そして、この小田原征伐が、実は秀吉とその軍師である黒田孝高の謀略によるものであることを察した家康は、密かに反秀吉の大名を糾合。小田原城包囲や関東各地に派遣されていた豊臣軍を奇襲する。いきなりの奇襲に不意を突かれた豊臣軍は各地で大敗して壊滅し、秀吉は何とか美濃国まで落ち延びた。
怒る秀吉は、復仇を果たすべく西国大名を糾合し、ここに天下は西国大名を糾合した豊臣秀吉と、東国大名を糾合した徳川家康に分裂して争うことになる。当初は家康が優位であったが、実はそれは全て黒田孝高による罠であった。家康ら東国大名連合軍は関ヶ原まで誘い込まれて大敗する。

> **提示項目**

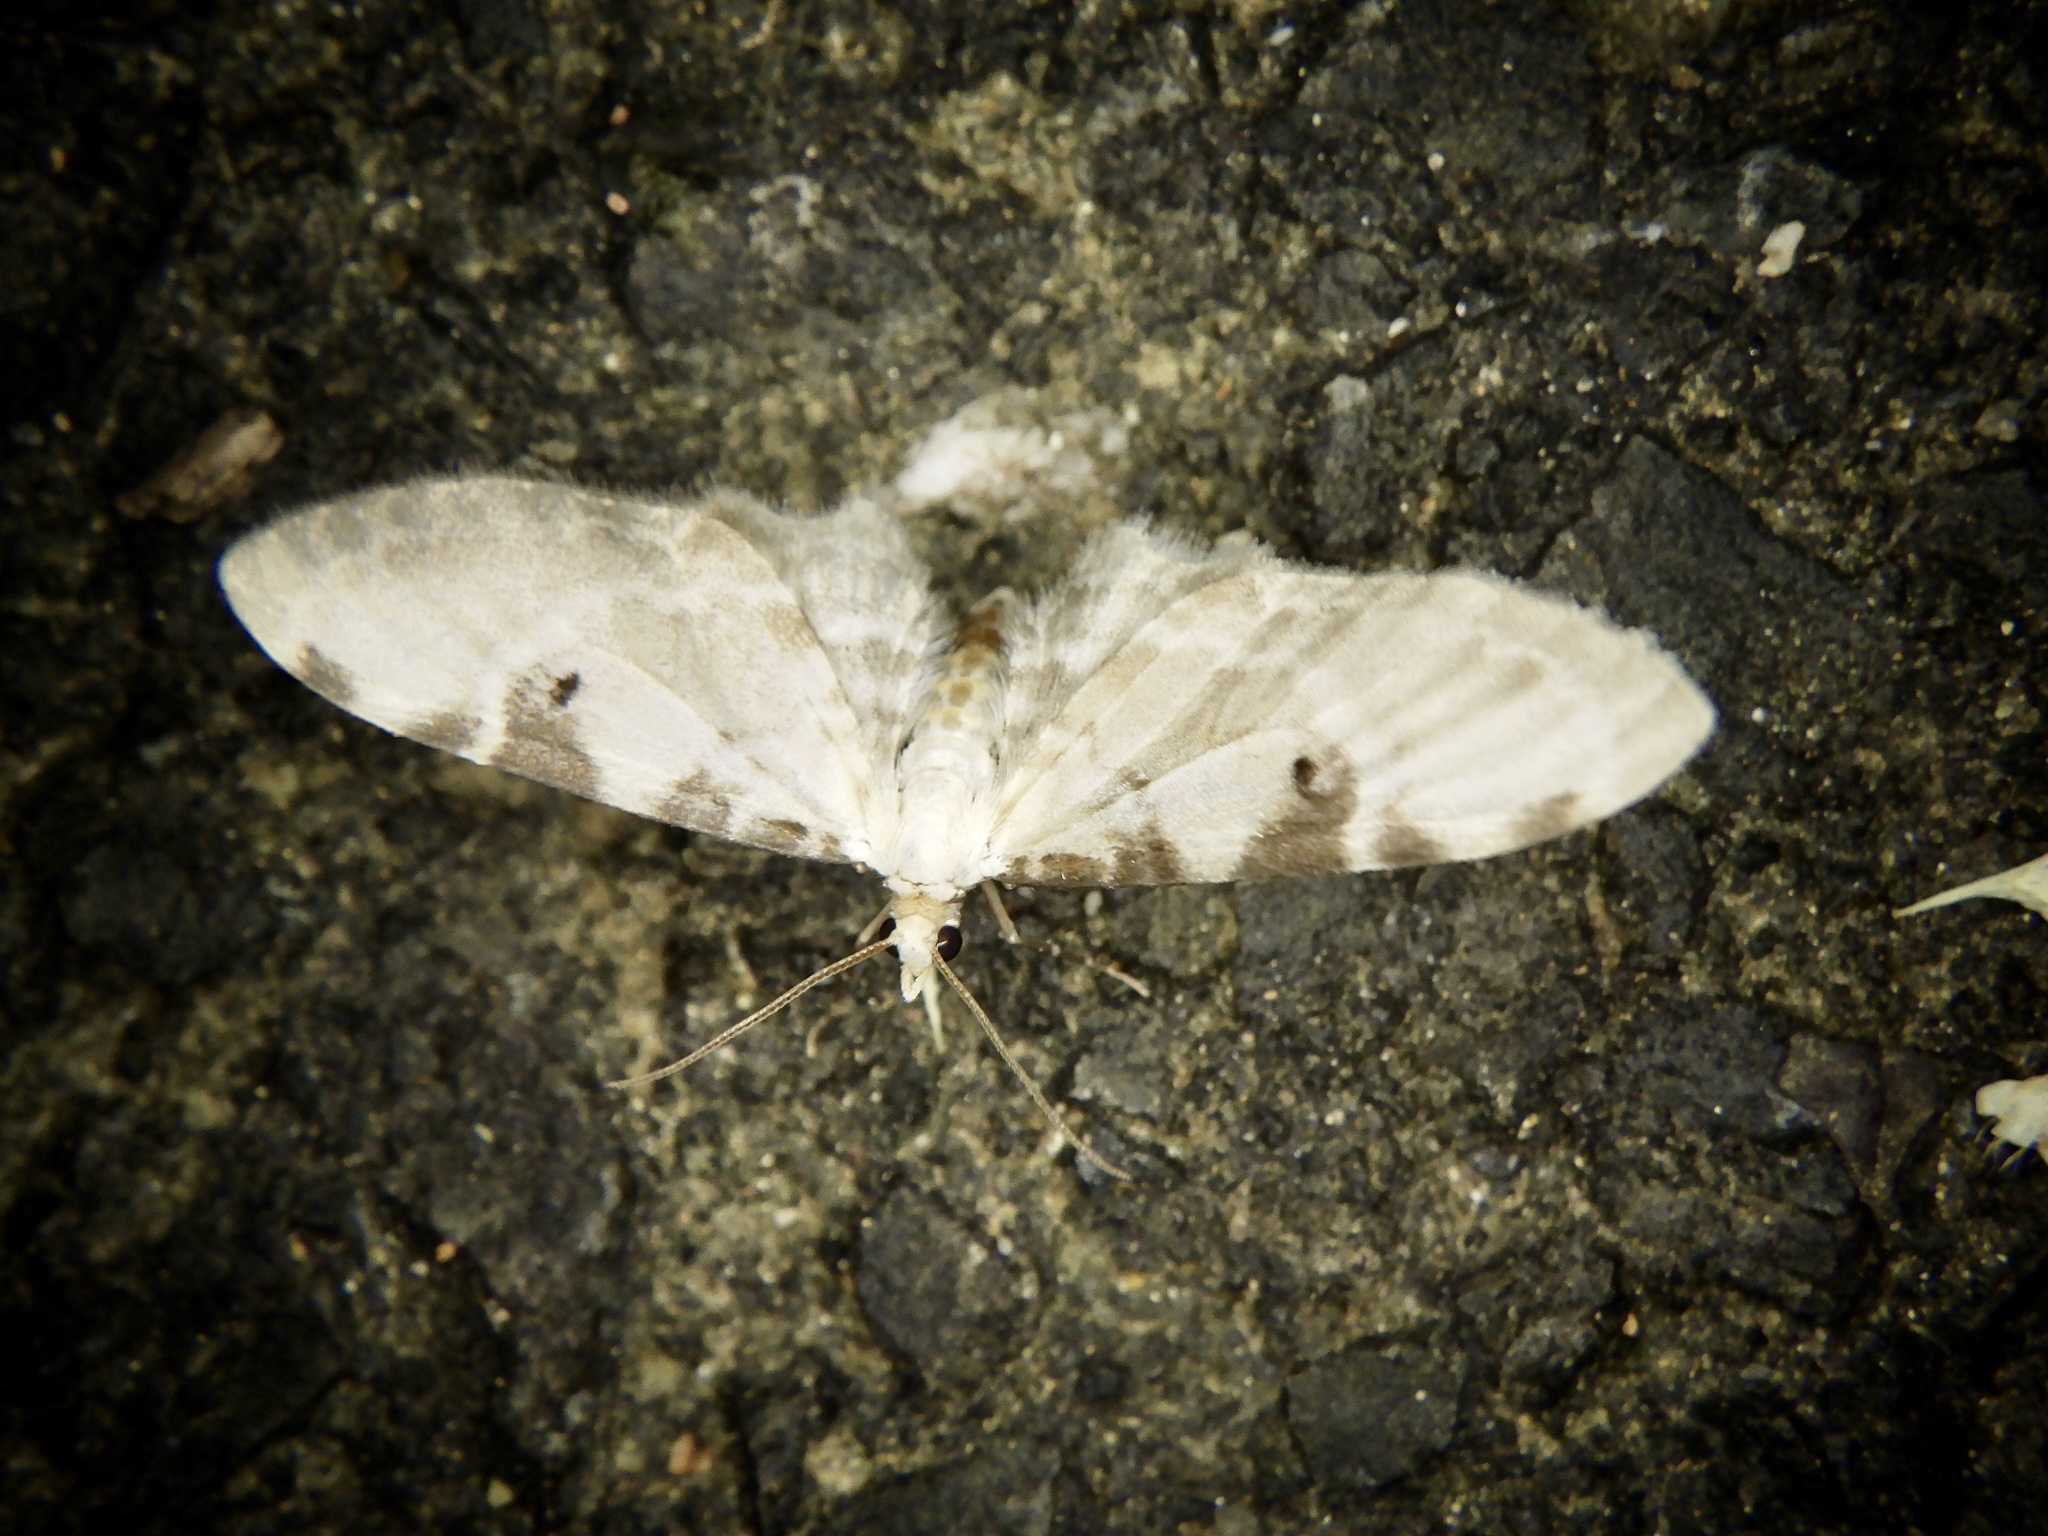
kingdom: Animalia
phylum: Arthropoda
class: Insecta
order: Lepidoptera
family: Geometridae
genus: Brabira
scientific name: Brabira artemidora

> **課題の指示**
**A)** 小田原征伐をめぐる本文から、「そして、この小田原征伐が、実」で始まり「原まで誘い込まれて大敗する。」まで続く部分を、一字も変えずに書き写しなさい。
**B)** 小田原征伐をめぐる本文の最後の文に続けて、その先を書き進めなさい。

> **解答**
**A)**
そして、この小田原征伐が、実は秀吉とその軍師である黒田孝高の謀略によるものであることを察した家康は、密かに反秀吉の大名を糾合。小田原城包囲や関東各地に派遣されていた豊臣軍を奇襲する。いきなりの奇襲に不意を突かれた豊臣軍は各地で大敗して壊滅し、秀吉は何とか美濃国まで落ち延びた。
怒る秀吉は、復仇を果たすべく西国大名を糾合し、ここに天下は西国大名を糾合した豊臣秀吉と、東国大名を糾合した徳川家康に分裂して争うことになる。当初は家康が優位であったが、実はそれは全て黒田孝高による罠であった。家康ら東国大名連合軍は関ヶ原まで誘い込まれて大敗する。

**B)**
家康は軍の立て直しを図るべく、黒田孝高に匹敵する軍師・真田昌幸に助けを求める。昌幸はこれに応じると、東国各地の軍勢を残らず集めて反撃を開始。
その頃、西国大名連合軍内部では不協和音が起こり、戦線離脱が相次いだ。それでも加藤清正、福島正則らの活躍で兵力で劣りながらも善戦するが、昌幸の策により大坂城に退却して籠城を余儀なくされる。
秀吉は長期戦に持ち込むことで家康を撃退しようと画策するが、内部の裏切りに遭い、自害を余儀なくされるのであった。
主な登場人物[編集]
徳川家[編集]
- 徳川家康
- 本作の主人公のひとり。通称は駿河大納言。東海甲信に5ヶ国を領する豊臣政権のナンバー2だが、小田原征伐における秀吉の謀略、自らの野心のために反乱を起こす。
- 本多正信
- 家康の謀臣。家康を政略において支える。軍略は苦手。
- 本多忠勝
- 徳川三傑のひとり。本多忠政の父で、真田昌幸の長男・真田信幸の舅。
- 榊原康政
- 徳川三傑のひとり。武勇に優れ槍働きは抜群だが、軍略はイマイチ。
- 井伊直政
- 徳川三傑のひとり。赤備えを率いる勇将。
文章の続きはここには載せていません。